Figure 4. The average nucleotide composition of the Hsp60 genes
from 17 phyla: a – The average total GC contents at each positions of
codon of Hsp60 sequences and corresponding genomes; b - The average
content of GC1, GC2, and
GC3 in Hsp60 genes. Phyla were sorted by average total
GC content of Hsp60 sequences. Student’s t-test was used to compare the
average GC content of the Hsp60 sequences and the average GC content of
the corresponding genomes. The difference between two independent
samples of GC values is considered statistically significant if the
p-value is less than 0.05. Statistically indistinguishable average GC
values are marked with “ns” (non-significant).
The average GC content in the Hsp60 genes ranges from 0.41±0.13
(Apicomplexa) to 0.67±0.04 (Actinobacteria) (Figure 4a). As can be seen,
the average GC content of almost all Hsp60 genes is comparable to or
exceeds the average genomic background. In turn, the opposite is
observed for Euryarchaeota. The upward trend in the GC content in the
Hsp60 genes may be associated with recombination (GC-biased gene
conversion)46,47, repair48, and the
environmental changes49,50, in which there is an
increase in the frequency of AT→GC substitutions. Thus, it can be
assumed that the Hsp60 gene is tightly controlled by DNA repair systems
that protect the genetic material from mutations.
To determine the contribution of each of three codon positions to the
total GC content of Hsp60 genes from 17 phyla, the GC1,
GC2, and GC3 contents were calculated.
The average GC1 values vary from 0.49±0.06 (Apicomplexa)
to 0.69±0.02 (Actinobacteria), and their contribution to the total GC
content of Hsp60 genes is moderate (Figure 4b).
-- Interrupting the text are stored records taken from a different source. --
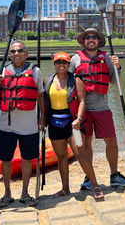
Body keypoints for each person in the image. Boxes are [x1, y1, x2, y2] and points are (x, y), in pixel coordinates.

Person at [69, 28, 125, 190]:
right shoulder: (75, 59)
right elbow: (68, 84)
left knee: (111, 141)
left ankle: (114, 175)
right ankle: (89, 177)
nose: (91, 39)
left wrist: (117, 67)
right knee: (86, 142)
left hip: (102, 107)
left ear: (98, 41)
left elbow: (115, 82)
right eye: (87, 37)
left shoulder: (108, 59)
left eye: (94, 37)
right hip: (83, 110)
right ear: (83, 41)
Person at [0, 41, 45, 207]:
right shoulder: (2, 71)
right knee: (5, 160)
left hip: (29, 125)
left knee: (27, 159)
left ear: (26, 53)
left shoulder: (36, 72)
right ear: (10, 54)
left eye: (20, 50)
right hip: (6, 125)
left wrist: (42, 117)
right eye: (13, 51)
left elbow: (41, 96)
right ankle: (7, 193)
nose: (16, 53)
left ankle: (25, 193)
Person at [44, 52, 104, 199]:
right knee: (61, 157)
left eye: (64, 62)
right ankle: (65, 188)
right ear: (54, 64)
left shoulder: (76, 79)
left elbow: (82, 101)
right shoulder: (48, 80)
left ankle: (95, 185)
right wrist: (42, 120)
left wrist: (78, 118)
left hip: (72, 123)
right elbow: (43, 100)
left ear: (69, 64)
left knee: (81, 155)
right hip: (54, 122)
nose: (61, 65)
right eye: (58, 62)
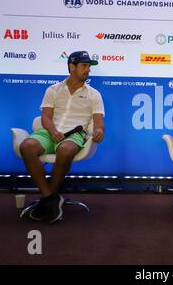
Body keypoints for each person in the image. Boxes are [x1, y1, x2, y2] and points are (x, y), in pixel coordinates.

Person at [19, 51, 105, 223]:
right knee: (26, 146)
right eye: (83, 66)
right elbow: (45, 117)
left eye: (88, 66)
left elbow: (98, 122)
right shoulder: (53, 90)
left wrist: (99, 131)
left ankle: (47, 199)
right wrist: (53, 131)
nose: (87, 70)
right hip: (49, 132)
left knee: (66, 150)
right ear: (72, 67)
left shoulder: (94, 94)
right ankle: (50, 197)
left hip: (75, 134)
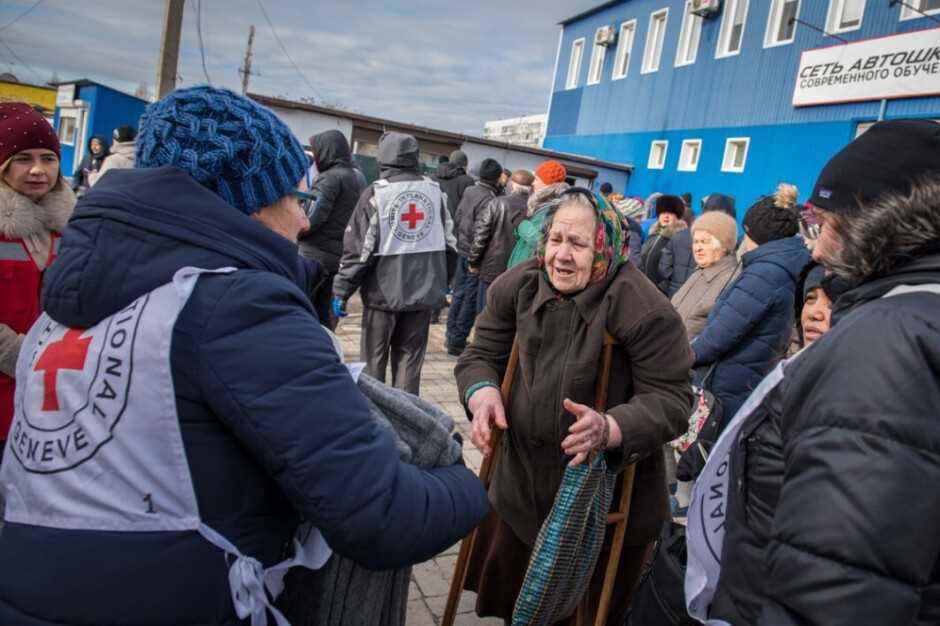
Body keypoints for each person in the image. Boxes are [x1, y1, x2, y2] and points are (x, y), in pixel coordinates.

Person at [0, 87, 487, 626]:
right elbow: (381, 515)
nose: (303, 222)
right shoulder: (235, 305)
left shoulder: (67, 297)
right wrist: (471, 484)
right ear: (249, 201)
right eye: (294, 199)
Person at [457, 189, 693, 625]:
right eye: (555, 240)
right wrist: (482, 392)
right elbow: (479, 354)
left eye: (578, 244)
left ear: (604, 247)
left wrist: (611, 427)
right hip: (521, 483)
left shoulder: (643, 308)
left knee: (580, 614)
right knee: (517, 603)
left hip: (599, 505)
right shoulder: (518, 285)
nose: (561, 256)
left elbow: (673, 399)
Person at [749, 119, 940, 625]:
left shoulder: (886, 344)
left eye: (827, 225)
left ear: (880, 226)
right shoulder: (918, 318)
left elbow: (837, 579)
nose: (814, 248)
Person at [334, 131, 457, 394]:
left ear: (384, 158)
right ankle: (407, 423)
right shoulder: (436, 192)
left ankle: (375, 420)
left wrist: (341, 291)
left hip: (382, 295)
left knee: (373, 365)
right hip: (423, 297)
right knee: (409, 367)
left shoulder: (377, 193)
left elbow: (359, 250)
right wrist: (443, 284)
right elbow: (450, 244)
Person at [690, 187, 810, 428]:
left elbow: (720, 335)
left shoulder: (765, 274)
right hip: (745, 379)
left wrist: (680, 357)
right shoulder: (779, 266)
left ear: (755, 235)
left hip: (730, 386)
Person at [0, 102, 76, 464]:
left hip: (49, 391)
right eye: (22, 158)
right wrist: (19, 355)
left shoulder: (71, 228)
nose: (37, 170)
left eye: (48, 158)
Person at [298, 129, 366, 329]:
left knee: (304, 311)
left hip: (315, 256)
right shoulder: (358, 177)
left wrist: (294, 229)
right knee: (325, 316)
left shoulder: (330, 178)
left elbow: (311, 219)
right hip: (340, 255)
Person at [445, 157, 501, 356]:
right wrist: (476, 258)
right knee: (468, 297)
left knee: (458, 292)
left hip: (462, 248)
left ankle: (450, 334)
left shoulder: (470, 191)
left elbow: (458, 217)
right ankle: (457, 340)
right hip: (474, 255)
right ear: (496, 178)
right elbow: (482, 231)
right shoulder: (490, 200)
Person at [468, 169, 533, 312]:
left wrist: (473, 262)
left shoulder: (497, 203)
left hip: (492, 268)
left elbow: (481, 235)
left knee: (485, 312)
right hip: (517, 271)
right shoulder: (533, 210)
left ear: (513, 185)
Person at [670, 210, 740, 340]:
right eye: (695, 242)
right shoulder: (699, 272)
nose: (697, 248)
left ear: (724, 245)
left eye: (705, 242)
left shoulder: (731, 280)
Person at [506, 159, 570, 269]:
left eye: (536, 179)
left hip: (527, 269)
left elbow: (541, 241)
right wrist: (520, 227)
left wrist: (521, 224)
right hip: (522, 266)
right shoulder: (542, 203)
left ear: (546, 183)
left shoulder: (552, 208)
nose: (533, 183)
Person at [640, 194, 685, 293]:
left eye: (670, 213)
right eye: (663, 212)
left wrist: (660, 289)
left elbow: (678, 272)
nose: (666, 216)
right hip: (643, 288)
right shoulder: (653, 234)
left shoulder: (679, 238)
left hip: (658, 294)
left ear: (677, 216)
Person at [433, 149, 474, 221]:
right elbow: (468, 209)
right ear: (464, 166)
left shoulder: (433, 177)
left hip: (436, 221)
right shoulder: (467, 181)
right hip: (454, 225)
At the same time,
GC2 in the range from 0.36±0.03 (Apicomplexa) to
0.44±0.02 (Basidiomycota) were the least variable and practically did
not affect the GC composition of the Hsp60 genes. These results are
obvious since the second codon position is the most conserved.
GC3 values vary from 0.25±0.15 (Firmicutes) to 0.9±0.11
(Actinobacteria), which indicates a mutation bias51.
It should be noted that starting from Euryarchaeota, the average
GC3 values of the Hsp60 genes increase sharply (Figure
4b), and the average GC content becomes more than 0.5 (Figure 4a).
The substitution of nucleotides at the third position of the codon,
caused by point mutations or repair processes, does not change the amino
acid, but only indicates the mutational pressure for codon usage.
According to the theory35, mutational pressure tends
to push the GC content in a gene/genome towards equilibrium (neutrality
of codon usage), reducing the heterogeneity caused by natural
selection34. Equilibrium of the nucleotide composition
of the gene/genome, in which selective constraints (factors that reduced
the evolutionary divergence of the functional sequence) do not affect
the GC content, is achieved when the frequencies of the AT→GC and GC→AT
mutations are equal34. These mutations can be fixed or
removed from the population by natural selection and random genetic
drift35. The frequencies of the AT→GC and GC→AT
mutations at the third position of the codons also reflect the direction
of the mutational pressure. In general, the GC3 value is
less than 0.5 when the gene is under the influence of AT pressure, andvice versa 52. Thus, we can initially identify
two groups of Hsp60 genes that differ in the direction of mutational
pressure (Figure 4b). The AT-group includes Apicomplexa, Chlamydiae,
Firmicutes, Streptophyta, Nematoda, Bacteroidetes, Mollusca,
Cyanobacteria, and Chordata, which have an average total GC content of
less than 0.5 in the Hsp60 genes. In turn, the phyla Euryarchaeota,
Arthropoda, Ascomycota, Proteobacteria, Euglenozoa, Basidiomycota,
Chlorophyta, and Actinobacteria form a GC-group with an average total GC
content of more than 0.5. However, the threshold of 0.5 is nominal due
to the imbalance between the rates of mutation and repair
processes53. Therefore, a neutrality analysis was
carried out to clarify the direction of the mutational pressure and to
reveal the degree of its influence on the codon usage with the
determination of the equilibrium point (Figure 5).